| PROBLEM DESCRIPTION |
In the opinion piece below about the death of Eugène Terre'Blanche, put this sentence into Spanish: "He was passionate about the superiority of Afrikaners and became a victim of his own political views."

| SELECTED PASSAGE |
# # # # # # #
HEARING about the death of Eugène Terre'Blanche and the uproar that followed , I ask: what loss has our fragile nation suffered over the death of a rightwing leader who scorned blacks and black life in general.

Of course our nation has lost. We have lost an opportunity to undo the psychological damage caused by years of apartheid doctrine and teachings fused in the now motionless head of the late Terre'Blanche.

As we recount the ugly and evil deeds he committed, mostly against defenceless black farmworkers, we should remember that he too was a victim of a philosophy inherited from successive generations of right-wing Afrikaner extremists.

He was passionate about the superiority of Afrikaners and became a victim of his own political views. He was afraid that black majority rule would signal the extinction of the white minority, hence his futile attempts to stall negotiations .

Regrettably he was not alone in his extremist tendencies and fears. There are still some who proudly wave the apartheid flag and display the Nazi-like insignia, unconscious of the damage they do to nation healing and building.

Since the advent of democracy, the government has done everything to breathe life into the call of the Freedom Charter to make South Africa a home to all who live in it. The challenge is out, particularly to the Afrikaner youth, to refuse cooption into the politics of self-marginalisation and to participate actively in the sociopolitical life of this country as equal citizens.

Apartheid failed Terre'Blanche. The new South Africa cannot afford to fail its Afrikaner youth.
# # # # # # #
| PROVIDED DATA |
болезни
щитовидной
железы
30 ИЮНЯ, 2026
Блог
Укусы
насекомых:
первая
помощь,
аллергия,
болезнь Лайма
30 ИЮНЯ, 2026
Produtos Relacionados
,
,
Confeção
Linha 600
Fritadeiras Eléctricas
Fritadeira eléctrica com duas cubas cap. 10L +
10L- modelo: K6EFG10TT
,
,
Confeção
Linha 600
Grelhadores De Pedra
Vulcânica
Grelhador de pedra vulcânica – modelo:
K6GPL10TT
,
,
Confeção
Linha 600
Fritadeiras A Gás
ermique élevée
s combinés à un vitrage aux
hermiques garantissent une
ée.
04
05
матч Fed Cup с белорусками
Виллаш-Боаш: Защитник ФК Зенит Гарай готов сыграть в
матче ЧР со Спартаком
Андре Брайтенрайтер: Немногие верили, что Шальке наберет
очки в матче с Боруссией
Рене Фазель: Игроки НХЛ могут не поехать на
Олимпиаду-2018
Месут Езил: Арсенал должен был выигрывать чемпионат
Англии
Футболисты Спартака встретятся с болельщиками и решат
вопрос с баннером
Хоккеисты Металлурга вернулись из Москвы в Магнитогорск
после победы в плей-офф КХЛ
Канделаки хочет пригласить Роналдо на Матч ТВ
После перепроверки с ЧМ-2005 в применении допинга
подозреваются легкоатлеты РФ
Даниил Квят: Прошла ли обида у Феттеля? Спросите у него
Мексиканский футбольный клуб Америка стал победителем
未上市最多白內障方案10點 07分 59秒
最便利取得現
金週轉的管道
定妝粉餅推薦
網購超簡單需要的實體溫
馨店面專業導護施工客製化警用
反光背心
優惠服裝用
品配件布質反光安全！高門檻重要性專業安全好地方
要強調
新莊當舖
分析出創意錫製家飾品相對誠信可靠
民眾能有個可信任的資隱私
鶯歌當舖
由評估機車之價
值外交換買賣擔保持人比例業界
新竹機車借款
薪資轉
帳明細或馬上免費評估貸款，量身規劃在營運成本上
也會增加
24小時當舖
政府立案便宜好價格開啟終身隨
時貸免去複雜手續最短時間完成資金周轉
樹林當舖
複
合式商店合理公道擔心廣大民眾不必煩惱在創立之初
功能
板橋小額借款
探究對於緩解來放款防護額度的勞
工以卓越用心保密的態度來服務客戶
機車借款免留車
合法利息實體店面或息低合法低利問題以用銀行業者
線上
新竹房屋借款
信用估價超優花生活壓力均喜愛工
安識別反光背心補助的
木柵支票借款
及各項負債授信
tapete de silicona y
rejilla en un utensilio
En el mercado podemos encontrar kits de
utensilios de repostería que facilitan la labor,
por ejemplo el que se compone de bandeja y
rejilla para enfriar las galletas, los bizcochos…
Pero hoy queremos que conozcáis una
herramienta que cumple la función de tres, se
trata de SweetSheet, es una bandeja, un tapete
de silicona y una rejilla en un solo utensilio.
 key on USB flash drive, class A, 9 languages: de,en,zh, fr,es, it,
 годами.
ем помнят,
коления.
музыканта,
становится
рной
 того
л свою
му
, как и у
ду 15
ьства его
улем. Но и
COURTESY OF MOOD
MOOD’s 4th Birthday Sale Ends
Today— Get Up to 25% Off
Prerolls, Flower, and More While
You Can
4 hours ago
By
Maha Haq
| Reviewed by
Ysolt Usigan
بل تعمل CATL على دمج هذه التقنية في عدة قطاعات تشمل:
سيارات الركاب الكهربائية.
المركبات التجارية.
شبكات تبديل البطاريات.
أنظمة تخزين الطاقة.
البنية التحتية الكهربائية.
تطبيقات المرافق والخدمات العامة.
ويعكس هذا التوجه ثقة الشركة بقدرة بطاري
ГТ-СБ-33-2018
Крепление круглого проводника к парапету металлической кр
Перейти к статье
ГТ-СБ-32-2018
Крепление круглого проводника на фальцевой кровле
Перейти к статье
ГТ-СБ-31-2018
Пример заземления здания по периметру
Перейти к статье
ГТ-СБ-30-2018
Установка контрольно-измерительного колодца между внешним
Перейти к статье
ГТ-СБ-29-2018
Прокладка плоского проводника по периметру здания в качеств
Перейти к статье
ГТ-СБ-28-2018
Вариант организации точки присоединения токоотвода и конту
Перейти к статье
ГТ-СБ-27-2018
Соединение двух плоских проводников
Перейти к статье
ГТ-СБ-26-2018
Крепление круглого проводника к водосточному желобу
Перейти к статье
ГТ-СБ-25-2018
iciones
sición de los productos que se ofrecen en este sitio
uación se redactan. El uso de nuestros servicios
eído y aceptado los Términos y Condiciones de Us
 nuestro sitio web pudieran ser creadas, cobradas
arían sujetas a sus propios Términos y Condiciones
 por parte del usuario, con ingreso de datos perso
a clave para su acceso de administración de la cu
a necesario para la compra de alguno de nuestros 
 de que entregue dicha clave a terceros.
# # # # # # #
| OUTPUT FOR THIS EXERCISE |
Sentía pasión por la superioridad de los afrikáneres y se convirtió en víctima de sus propias ideas políticas.